Preisstabilität versus hoher Beschäftigungsgrad
Die Phillips-Kurve (benannt nach dem englischen Ökonom Alban Phillips) beschreibt in grafischer Form den Zusammenhang zwischen Lohn- bzw. Preisniveauänderungen und Arbeitslosenquote in Großbritannien. Wenige Jahre später leiteten Samuelson und Solows daraus einen Zusammenhang zwischen Inflation und Arbeitslosigkeit her. Trotz zahlreicher Kritik und Schwächen – in den siebziger Jahren hatten in Deutschland sowohl Inflation als auch Arbeitslosigkeit die Marke von fünf Prozent überschritten – bleibt die Grundannahme korrekt, dass das Inflationspotenzial einer Wirtschaft umso höher ist, je besser sie läuft und je stärker Vollbeschäftigung Lohnsteigerungen generiert.
In letzter Zeit wird diese Annahme in Frage gestellt, da sowohl die USA als auch Deutschland niedrige Arbeitslosenzahlen und solides Wirtschaftswachstum aufweisen. Diese Ablehnung der Phillips-Kurve ist allerdings verfrüht. Mächtige Kräfte halten die Inflation heute niedrig, der globale Wettbewerb mit Schwellenländern beschränkt Lohnerhöhungen als Inflationstreiber und gerade in Industrieländern tauschen gut ausgebildete Arbeitskräfte Lohnerhöhungen gegen flexiblere Arbeitsbedingungen. Aber der Zusammenhang zwischen Arbeitslosigkeit und Inflation existiert nach wie vor, wie zunehmende Inflationserwartungen für die USA zeigen.
Vorhersehbare Zinserhöhungen als Maßnahme zur Preisniveaustabilisierung drosseln die Investitionstätigkeit, was sich wiederum negativ auf die Beschäftigung auswirkt. Zwar hinkt die Eurozone dieser Entwicklung hinterher, man soll sich aber nicht wundern, wenn auch hier in den kommenden Jahren die Inflation wieder zum Thema wird.

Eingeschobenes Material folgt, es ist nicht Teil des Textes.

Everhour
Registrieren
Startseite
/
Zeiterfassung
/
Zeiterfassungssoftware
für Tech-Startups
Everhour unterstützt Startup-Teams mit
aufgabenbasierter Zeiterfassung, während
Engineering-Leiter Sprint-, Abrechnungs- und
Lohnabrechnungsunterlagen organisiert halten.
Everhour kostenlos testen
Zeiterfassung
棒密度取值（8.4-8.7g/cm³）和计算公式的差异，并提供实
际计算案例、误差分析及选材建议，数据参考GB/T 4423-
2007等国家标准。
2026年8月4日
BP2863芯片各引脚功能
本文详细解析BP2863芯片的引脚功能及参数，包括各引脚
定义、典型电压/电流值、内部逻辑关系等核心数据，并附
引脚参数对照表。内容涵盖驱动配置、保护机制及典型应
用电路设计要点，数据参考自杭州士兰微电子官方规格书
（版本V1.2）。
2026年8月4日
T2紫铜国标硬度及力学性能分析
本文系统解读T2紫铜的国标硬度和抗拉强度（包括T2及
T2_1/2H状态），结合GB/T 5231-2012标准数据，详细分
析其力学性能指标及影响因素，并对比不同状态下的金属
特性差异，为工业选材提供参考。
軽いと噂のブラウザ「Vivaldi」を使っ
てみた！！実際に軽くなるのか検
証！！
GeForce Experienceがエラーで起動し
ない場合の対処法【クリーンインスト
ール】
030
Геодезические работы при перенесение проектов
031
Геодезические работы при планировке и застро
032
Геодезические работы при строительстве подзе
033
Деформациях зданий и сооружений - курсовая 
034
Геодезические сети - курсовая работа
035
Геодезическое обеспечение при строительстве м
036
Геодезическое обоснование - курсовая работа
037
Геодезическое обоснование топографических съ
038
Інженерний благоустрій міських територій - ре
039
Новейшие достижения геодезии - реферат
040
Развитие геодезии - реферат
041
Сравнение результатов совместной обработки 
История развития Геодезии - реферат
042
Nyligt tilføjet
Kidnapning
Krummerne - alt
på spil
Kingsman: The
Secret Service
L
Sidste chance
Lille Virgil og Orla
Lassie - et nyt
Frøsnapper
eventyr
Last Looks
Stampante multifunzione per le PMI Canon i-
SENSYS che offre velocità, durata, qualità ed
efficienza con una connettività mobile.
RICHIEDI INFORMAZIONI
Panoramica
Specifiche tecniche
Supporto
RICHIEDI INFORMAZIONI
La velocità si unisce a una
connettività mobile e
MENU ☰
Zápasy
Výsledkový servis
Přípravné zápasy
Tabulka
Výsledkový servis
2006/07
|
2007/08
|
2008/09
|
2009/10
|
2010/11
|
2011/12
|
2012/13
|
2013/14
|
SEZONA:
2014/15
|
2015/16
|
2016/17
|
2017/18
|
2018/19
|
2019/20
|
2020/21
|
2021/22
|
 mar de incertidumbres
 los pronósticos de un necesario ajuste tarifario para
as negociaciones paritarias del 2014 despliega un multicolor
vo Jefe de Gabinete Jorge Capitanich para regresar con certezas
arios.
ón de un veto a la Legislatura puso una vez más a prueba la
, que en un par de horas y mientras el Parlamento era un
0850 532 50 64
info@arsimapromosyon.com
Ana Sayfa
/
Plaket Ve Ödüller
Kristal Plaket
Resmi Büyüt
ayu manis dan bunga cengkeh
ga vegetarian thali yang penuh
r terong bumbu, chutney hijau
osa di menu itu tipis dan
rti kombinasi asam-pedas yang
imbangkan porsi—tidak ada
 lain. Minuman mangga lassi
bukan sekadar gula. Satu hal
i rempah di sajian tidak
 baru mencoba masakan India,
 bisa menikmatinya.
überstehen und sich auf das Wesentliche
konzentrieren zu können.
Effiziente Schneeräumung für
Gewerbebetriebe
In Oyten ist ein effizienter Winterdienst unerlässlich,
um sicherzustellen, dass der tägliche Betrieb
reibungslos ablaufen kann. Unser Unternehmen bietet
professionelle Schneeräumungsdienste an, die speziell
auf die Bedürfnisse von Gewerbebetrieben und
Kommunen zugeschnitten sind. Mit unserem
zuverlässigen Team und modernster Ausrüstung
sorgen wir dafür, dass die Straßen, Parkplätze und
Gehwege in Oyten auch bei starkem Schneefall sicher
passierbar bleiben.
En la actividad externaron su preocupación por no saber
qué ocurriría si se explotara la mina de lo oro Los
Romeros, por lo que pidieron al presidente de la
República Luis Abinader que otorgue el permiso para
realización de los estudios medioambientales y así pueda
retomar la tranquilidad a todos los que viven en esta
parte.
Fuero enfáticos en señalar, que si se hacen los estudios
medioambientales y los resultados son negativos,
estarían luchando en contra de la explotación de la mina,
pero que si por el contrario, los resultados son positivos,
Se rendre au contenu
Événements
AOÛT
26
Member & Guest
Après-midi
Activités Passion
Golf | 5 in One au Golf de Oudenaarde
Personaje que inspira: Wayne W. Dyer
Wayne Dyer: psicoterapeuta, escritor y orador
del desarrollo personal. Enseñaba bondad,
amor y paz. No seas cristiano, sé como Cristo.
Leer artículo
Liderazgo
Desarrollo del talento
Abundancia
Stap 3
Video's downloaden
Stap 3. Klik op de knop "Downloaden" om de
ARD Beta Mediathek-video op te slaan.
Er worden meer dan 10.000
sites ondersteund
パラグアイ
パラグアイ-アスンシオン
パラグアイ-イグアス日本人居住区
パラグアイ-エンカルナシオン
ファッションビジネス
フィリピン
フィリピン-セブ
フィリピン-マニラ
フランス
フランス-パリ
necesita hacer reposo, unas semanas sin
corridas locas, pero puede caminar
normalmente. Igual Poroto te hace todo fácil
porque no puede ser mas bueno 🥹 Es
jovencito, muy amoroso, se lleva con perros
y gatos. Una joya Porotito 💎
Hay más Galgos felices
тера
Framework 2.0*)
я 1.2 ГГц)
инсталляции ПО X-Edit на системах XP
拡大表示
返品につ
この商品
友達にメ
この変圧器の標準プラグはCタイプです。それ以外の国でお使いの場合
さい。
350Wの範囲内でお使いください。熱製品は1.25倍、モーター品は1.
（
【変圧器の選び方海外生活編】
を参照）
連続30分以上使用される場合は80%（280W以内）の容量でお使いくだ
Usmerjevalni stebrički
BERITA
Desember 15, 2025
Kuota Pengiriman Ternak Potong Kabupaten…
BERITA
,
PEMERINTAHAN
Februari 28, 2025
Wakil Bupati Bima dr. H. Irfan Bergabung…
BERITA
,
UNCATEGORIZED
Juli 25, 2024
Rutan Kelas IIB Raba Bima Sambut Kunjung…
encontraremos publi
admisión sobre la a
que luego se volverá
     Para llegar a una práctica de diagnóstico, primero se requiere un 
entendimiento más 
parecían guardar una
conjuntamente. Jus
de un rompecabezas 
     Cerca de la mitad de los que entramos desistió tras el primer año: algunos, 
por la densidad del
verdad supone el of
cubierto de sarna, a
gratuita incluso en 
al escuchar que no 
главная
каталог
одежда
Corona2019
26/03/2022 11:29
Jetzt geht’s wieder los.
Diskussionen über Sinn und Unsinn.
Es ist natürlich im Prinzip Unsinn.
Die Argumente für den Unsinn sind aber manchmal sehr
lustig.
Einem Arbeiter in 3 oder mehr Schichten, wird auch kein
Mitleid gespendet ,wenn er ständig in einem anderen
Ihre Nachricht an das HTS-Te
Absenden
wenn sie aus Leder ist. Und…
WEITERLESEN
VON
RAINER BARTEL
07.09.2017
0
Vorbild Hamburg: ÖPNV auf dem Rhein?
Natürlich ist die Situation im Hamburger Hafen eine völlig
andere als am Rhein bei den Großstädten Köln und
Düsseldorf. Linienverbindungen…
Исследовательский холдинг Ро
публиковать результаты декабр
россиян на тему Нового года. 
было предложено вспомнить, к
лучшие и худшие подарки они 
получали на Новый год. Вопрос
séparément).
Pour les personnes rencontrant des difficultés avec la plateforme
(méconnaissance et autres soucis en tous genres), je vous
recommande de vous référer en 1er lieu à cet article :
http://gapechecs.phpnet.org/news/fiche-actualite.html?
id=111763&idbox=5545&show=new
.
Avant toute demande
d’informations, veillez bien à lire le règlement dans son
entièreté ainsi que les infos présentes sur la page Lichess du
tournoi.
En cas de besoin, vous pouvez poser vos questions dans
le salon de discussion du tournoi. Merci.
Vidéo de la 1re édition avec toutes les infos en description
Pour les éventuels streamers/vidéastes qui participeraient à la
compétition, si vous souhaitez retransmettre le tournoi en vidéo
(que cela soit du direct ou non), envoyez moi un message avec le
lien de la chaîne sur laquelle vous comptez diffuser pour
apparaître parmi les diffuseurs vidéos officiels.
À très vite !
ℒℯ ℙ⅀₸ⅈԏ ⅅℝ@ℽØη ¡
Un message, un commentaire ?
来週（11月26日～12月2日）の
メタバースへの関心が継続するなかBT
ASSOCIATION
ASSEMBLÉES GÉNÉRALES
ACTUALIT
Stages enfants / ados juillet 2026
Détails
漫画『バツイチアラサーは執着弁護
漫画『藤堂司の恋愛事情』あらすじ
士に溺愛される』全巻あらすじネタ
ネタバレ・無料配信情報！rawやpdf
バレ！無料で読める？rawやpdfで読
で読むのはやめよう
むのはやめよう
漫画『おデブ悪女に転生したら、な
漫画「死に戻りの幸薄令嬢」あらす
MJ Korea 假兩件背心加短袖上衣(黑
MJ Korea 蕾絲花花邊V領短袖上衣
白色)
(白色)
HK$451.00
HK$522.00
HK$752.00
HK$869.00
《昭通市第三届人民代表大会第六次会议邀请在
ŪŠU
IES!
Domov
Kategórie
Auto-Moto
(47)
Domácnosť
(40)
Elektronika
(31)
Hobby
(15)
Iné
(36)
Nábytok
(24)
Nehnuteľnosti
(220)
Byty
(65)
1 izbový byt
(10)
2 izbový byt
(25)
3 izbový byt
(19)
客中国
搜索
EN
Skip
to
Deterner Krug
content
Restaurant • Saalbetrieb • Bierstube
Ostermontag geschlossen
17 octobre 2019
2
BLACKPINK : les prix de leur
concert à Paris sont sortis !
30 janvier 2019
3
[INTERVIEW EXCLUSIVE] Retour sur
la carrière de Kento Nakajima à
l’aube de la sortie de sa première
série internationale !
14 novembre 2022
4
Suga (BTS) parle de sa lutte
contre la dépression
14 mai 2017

Außenwirtschaftliches Gleichgewicht versus Wirtschaftswachstum und Beschäftigung
Wird außenwirtschaftliches Gleichgewicht über Exportzölle oder Einfuhrbeschränkungen erreicht, wirkt sich dies negativ auf Beschäftigung und Wachstum aus. Herrscht beispielsweise eine hohe Nachfrage nach deutschen Produkten, steigt auch die Nachfrage nach Euros, wodurch sich der Preis der Währung erhöht. Eine Angleichung von Exporten und Importen kann das Wirtschaftswachstum bremsen und gerade in Deutschland, als Exportnation, würden Beschäftigung und Wirtschaftsleistung bei einer Verringerung der Exportquote stagnieren oder sinken.
Fazit
Das Magische Viereck bildet die Basis für die Ausrichtung der Wirtschaftspolitik. Andere Ziele, die bei der Einführung noch weniger bedeutend waren, können hinzugefügt werden, typische Beispiele hierfür sind ökologische Nachhaltigkeit oder Verteilungsgerechtigkeit. Daraus ergeben sich weitere Zielkonflikte, wie beispielsweise zwischen Wirtschaftswachstum und Umweltschutz. Das Stabilitätsgesetz fordert eine Gegensteuerung gegen Ungleichgewichte und eine möglichst harmonische Zielverwirklichung. Die Aufgabe und Herausforderung für die Wirtschaftspolitik liegt darin, Zielkonflikte zu akzeptieren und sie auf Zeit zu lösen sowie, im Bedacht auf das Gemeinwohl, situativ angepasste Entscheidungen zwischen konkurrierenden Zielen zu treffen.